For every line in the data below that contains "ofertas", copy the line.

____ SOURCE MATERIAL

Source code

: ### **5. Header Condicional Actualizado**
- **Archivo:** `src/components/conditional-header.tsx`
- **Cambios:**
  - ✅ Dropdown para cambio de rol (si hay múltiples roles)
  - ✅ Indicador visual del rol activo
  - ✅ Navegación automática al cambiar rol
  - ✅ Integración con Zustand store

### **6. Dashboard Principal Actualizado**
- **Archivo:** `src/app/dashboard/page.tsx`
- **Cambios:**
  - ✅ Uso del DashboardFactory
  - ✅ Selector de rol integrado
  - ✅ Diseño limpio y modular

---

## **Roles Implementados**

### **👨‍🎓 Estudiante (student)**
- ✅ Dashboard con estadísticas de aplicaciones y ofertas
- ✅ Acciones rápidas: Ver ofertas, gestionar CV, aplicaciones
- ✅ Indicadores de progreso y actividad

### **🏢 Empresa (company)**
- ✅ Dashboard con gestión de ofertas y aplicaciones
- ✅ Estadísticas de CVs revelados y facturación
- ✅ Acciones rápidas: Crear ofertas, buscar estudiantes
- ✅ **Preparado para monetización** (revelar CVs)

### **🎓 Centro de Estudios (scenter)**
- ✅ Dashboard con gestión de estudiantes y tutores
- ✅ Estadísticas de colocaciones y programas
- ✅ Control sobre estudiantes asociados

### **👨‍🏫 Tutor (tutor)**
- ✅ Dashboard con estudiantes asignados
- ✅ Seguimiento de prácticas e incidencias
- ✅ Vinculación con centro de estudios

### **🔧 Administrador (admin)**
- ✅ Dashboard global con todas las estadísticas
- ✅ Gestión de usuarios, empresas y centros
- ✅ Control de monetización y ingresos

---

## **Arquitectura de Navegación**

________

▶ [WRITTEN ANSWER]:
- ✅ Dashboard con estadísticas de aplicaciones y ofertas
- ✅ Acciones rápidas: Ver ofertas, gestionar CV, aplicaciones
- ✅ Dashboard con gestión de ofertas y aplicaciones
- ✅ Acciones rápidas: Crear ofertas, buscar estudiantes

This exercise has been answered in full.